The Spelunking Podcast - Episode 29

On my latest conversation with Teemu, we warn people off the vaporware of crypto + AI tokens, go over how the market is changing - including how ETFs may provide a path to something that scans like IPOs - and discuss the Eigenlayer grants to prominent critics at the Ethereum Foundation.

Libra, Facebook, and greed blindness

Over at BlueSky, Dell Cameron brought up that Facebook’s involvement in crypto, VR, and GenAI aren’t working out because they are only secondary to their main business purpose: surveillance. (link)

I disagreed. Cameron was right in that it failed because their main business is surveillance, but I suspect they screwed it up because it was such a great fit that they got too greedy.

Avalanche subnet changes

Teemu and I discussed the possibility of Avalanche no longer requiring subnets to validate the main network.

At the time, I did not see the value - why wouldn’t you just build on Cosmos?

Teemu mentioned the possibility of raising from capital that needs to invest in an otherwise barren ecosystem.

I now suspect they may end up sucking air off L2s instead of Cosmos.

Also, I think Avalanche has the advantage that they can tell any EVM story to those were looking to L2s.
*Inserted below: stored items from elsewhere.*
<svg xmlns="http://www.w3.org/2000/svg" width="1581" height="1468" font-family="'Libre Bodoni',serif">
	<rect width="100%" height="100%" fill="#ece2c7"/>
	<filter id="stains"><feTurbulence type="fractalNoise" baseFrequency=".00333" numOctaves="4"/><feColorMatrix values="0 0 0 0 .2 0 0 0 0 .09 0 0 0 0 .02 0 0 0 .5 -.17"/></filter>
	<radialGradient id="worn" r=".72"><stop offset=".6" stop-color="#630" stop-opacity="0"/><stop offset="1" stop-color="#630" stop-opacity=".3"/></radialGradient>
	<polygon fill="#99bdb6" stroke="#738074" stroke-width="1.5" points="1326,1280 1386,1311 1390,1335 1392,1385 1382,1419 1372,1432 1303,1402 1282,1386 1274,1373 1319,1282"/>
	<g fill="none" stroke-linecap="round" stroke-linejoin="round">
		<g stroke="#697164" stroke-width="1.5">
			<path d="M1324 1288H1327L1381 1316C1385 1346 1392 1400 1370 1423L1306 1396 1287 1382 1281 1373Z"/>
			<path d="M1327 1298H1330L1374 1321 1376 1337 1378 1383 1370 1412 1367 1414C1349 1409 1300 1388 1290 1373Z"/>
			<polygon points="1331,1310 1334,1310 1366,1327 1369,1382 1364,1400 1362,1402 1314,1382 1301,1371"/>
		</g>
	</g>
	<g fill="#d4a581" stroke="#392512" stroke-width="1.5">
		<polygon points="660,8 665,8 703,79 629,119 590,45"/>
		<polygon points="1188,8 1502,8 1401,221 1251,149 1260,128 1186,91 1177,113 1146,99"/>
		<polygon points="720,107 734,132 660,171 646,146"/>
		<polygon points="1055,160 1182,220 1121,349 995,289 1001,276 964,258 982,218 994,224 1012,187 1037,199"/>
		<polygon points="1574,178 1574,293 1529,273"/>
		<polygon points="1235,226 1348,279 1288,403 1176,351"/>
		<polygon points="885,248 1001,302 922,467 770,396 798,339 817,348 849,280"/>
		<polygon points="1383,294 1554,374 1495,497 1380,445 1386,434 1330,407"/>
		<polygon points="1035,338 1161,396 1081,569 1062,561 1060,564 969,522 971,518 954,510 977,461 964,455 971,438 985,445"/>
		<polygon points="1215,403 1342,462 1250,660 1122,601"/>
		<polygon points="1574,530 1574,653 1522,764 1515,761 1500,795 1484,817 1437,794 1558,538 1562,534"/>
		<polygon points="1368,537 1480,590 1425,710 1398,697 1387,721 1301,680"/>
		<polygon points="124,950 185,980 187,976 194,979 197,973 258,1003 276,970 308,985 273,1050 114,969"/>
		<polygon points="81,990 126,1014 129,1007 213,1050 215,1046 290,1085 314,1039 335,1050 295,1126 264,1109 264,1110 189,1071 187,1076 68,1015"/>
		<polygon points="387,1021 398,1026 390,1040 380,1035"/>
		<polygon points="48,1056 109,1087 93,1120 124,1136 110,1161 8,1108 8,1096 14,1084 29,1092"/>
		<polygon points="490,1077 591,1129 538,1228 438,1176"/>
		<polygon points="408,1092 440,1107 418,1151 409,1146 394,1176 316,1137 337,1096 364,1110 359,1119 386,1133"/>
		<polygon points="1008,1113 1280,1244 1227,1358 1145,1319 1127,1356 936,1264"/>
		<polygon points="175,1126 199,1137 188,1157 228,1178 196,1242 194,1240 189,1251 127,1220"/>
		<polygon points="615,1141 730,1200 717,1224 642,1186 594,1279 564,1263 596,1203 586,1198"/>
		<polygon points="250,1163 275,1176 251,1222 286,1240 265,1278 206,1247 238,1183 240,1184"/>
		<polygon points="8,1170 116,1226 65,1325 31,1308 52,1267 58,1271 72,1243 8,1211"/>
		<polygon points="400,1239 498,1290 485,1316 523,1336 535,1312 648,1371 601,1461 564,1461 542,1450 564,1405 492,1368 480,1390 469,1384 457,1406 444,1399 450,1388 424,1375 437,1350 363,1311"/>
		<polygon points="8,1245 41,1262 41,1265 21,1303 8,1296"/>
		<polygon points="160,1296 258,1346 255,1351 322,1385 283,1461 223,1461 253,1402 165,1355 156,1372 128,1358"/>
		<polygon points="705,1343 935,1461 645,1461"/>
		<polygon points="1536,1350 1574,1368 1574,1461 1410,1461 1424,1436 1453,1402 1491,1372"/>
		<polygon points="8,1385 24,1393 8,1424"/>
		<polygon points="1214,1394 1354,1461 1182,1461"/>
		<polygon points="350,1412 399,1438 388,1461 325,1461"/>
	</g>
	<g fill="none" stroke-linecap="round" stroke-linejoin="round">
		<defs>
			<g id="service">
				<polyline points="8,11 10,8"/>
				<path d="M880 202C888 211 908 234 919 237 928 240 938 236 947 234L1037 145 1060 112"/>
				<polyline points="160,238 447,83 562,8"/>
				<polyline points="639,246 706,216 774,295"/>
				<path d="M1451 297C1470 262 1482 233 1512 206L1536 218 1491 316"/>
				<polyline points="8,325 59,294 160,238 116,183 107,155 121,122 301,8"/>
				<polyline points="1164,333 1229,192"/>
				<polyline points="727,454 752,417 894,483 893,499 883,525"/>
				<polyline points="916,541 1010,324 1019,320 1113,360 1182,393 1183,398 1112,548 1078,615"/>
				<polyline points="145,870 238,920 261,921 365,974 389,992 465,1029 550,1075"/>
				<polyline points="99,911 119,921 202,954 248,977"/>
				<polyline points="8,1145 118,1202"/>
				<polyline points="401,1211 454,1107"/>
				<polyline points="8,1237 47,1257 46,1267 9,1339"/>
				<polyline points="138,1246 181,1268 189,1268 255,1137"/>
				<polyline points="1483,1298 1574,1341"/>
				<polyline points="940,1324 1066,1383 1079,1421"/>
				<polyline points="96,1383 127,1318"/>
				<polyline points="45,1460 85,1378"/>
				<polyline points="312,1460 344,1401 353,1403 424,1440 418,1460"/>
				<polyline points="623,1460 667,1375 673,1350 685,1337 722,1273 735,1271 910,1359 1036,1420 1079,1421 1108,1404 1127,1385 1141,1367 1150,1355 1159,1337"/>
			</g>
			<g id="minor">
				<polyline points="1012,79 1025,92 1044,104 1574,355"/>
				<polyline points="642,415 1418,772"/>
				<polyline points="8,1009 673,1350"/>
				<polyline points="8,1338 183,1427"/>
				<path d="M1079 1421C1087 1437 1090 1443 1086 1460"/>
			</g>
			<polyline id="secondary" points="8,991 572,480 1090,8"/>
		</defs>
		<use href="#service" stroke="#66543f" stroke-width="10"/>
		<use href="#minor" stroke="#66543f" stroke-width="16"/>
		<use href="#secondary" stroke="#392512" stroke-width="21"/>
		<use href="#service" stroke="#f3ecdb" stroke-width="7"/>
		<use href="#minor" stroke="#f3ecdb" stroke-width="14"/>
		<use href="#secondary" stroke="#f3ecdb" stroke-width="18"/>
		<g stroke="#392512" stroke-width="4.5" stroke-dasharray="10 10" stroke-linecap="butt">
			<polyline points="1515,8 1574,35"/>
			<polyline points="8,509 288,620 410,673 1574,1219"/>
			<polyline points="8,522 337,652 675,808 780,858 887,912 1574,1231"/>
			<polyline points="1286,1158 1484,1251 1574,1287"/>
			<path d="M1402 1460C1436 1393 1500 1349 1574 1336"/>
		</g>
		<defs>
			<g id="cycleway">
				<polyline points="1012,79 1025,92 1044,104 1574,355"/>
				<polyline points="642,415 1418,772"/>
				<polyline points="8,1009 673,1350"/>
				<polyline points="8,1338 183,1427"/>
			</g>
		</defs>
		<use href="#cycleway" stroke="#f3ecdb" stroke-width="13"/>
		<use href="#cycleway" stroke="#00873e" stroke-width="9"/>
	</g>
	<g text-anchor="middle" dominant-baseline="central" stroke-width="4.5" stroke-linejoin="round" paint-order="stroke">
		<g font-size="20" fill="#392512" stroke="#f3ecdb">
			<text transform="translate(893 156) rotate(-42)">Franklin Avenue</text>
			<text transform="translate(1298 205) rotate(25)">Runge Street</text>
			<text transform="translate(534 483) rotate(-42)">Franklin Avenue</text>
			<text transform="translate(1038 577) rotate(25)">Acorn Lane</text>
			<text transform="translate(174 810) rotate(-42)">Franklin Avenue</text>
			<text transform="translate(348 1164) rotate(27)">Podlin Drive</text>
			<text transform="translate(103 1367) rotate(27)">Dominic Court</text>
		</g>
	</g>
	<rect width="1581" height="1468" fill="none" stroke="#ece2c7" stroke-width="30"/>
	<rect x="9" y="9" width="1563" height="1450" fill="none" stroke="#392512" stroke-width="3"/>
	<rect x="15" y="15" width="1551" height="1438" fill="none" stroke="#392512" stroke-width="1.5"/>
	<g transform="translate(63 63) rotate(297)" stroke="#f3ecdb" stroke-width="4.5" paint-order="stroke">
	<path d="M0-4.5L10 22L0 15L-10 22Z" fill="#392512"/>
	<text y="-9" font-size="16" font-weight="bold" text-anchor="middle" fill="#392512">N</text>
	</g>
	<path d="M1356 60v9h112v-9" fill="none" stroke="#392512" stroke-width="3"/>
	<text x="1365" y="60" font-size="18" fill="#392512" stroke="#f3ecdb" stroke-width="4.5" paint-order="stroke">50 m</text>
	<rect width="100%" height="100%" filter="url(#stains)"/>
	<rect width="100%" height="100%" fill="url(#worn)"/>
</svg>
It is something I hadn’t considered.

It might not pull away teams that are looking into Cosmos, but will impact those that look at the L2 landscape and decide there is not enough there for them.

Cleanest unbundling wins

Markets are a series of bundling and unbundling, and whomever does the cleanest job, wins.

A clean unbundling makes it easier for others to build upon you, to integrate, to build businesses around you. It’s why people used S3 instead of other more elaborate mechanisms.

A clean bundling makes your whole look solid, integrated, like what Apple used to be.

In both cases, you get the advantage of reduced cognitive overhead.

Subversion to capitalization

Back in 1999, David Bowie spoke about how music used to be subversive, but had since become merely an information delivery mechanism - it was the Internet that was subversive.

Fast-forward, and the Internet is an information (and disinformation) delivery mechanism - it is crypto and other areas that are subversive.

The thing that is subversive now is the what will make money in a few years.

ZKP Bridging

TL;DR: I don’t see any practical path forward for decentralized stuff other than abandon the pretense of cross-chain value transfer and embrace balkanization, while letting the centralized stuff handle the cross-chain value transfer.

Privacy and memory

Fully private systems, like Aleo, will be mostly memoryless systems (memory will be provided only by an individual’s viewing keys).

These systems will allow for a class of application we haven’t seen online before - UTXO/records as rai stones that just happened to materialize along with a zkp.

Given that fully private systems will be memoryless black boxes with zero-knowledge proofs, one cannot verify that a contract path got executed in the exact same way that you would have wanted. Therefore, it makes no sense to cling to the notion of traditional execution, and one should focus on the result that one wanted to achieve.

This would seem to indicate that private systems lend themselves to intent-based approaches.

Backlash technology

Backlash Technology is a term coined by Peter Watts - it’s tech for which one of the key properties is a prominently displayed middle finger at something else. Think Signal and Telegram adoption spikes whenever WhatsApp screws something up, or crypto as a reaction to the financial system (particularly in places plagued with hyperinflation).